» RECORDS FOR THE TASK:
------------------------------------------------------------
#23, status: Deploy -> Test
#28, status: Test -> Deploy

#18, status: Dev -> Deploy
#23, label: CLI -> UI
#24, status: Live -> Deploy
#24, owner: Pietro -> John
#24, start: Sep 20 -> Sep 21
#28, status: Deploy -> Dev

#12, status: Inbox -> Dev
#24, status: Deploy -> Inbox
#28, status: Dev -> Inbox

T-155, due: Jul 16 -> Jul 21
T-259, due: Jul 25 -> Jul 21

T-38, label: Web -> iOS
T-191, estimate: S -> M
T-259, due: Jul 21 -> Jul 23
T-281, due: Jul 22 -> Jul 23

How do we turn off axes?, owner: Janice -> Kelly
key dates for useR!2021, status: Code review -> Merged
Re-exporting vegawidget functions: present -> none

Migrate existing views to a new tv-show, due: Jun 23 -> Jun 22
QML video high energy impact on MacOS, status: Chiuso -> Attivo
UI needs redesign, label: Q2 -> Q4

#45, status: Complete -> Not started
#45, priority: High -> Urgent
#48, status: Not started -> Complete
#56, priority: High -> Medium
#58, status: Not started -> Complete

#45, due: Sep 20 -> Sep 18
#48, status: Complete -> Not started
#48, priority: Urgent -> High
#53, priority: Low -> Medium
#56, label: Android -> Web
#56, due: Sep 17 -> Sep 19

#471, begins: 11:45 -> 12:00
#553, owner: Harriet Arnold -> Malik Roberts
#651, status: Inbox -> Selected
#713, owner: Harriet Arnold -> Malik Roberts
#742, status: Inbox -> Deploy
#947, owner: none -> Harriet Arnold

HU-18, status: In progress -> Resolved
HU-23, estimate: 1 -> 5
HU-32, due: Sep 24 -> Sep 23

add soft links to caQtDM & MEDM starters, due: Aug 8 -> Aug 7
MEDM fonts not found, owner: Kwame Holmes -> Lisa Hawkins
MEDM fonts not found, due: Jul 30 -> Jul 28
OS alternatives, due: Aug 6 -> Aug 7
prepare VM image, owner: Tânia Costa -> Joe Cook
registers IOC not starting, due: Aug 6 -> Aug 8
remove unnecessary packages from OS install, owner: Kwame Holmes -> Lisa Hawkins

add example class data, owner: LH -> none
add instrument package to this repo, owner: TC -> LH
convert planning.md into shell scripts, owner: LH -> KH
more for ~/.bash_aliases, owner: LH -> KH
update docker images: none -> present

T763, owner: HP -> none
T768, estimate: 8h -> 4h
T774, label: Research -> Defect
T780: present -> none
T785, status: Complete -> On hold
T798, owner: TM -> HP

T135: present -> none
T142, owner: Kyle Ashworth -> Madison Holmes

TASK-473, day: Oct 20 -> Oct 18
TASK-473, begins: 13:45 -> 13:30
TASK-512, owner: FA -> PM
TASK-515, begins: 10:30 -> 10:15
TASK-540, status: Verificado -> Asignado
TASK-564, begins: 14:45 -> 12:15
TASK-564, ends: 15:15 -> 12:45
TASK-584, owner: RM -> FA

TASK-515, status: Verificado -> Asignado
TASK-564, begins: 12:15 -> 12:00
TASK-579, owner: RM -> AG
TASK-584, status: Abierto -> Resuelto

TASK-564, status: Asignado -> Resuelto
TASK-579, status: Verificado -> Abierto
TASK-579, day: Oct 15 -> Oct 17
------------------------------------------------------------
» PROBLEM TO SOLVE: Transcribe only, please, the lines from the first line of the records through the line with "remove unnecessary packages". Both of those lines are included.

» RESPONSE TO THE EXERCISE:
#23, status: Deploy -> Test
#28, status: Test -> Deploy

#18, status: Dev -> Deploy
#23, label: CLI -> UI
#24, status: Live -> Deploy
#24, owner: Pietro -> John
#24, start: Sep 20 -> Sep 21
#28, status: Deploy -> Dev

#12, status: Inbox -> Dev
#24, status: Deploy -> Inbox
#28, status: Dev -> Inbox

T-155, due: Jul 16 -> Jul 21
T-259, due: Jul 25 -> Jul 21

T-38, label: Web -> iOS
T-191, estimate: S -> M
T-259, due: Jul 21 -> Jul 23
T-281, due: Jul 22 -> Jul 23

How do we turn off axes?, owner: Janice -> Kelly
key dates for useR!2021, status: Code review -> Merged
Re-exporting vegawidget functions: present -> none

Migrate existing views to a new tv-show, due: Jun 23 -> Jun 22
QML video high energy impact on MacOS, status: Chiuso -> Attivo
UI needs redesign, label: Q2 -> Q4

#45, status: Complete -> Not started
#45, priority: High -> Urgent
#48, status: Not started -> Complete
#56, priority: High -> Medium
#58, status: Not started -> Complete

#45, due: Sep 20 -> Sep 18
#48, status: Complete -> Not started
#48, priority: Urgent -> High
#53, priority: Low -> Medium
#56, label: Android -> Web
#56, due: Sep 17 -> Sep 19

#471, begins: 11:45 -> 12:00
#553, owner: Harriet Arnold -> Malik Roberts
#651, status: Inbox -> Selected
#713, owner: Harriet Arnold -> Malik Roberts
#742, status: Inbox -> Deploy
#947, owner: none -> Harriet Arnold

HU-18, status: In progress -> Resolved
HU-23, estimate: 1 -> 5
HU-32, due: Sep 24 -> Sep 23

add soft links to caQtDM & MEDM starters, due: Aug 8 -> Aug 7
MEDM fonts not found, owner: Kwame Holmes -> Lisa Hawkins
MEDM fonts not found, due: Jul 30 -> Jul 28
OS alternatives, due: Aug 6 -> Aug 7
prepare VM image, owner: Tânia Costa -> Joe Cook
registers IOC not starting, due: Aug 6 -> Aug 8
remove unnecessary packages from OS install, owner: Kwame Holmes -> Lisa Hawkins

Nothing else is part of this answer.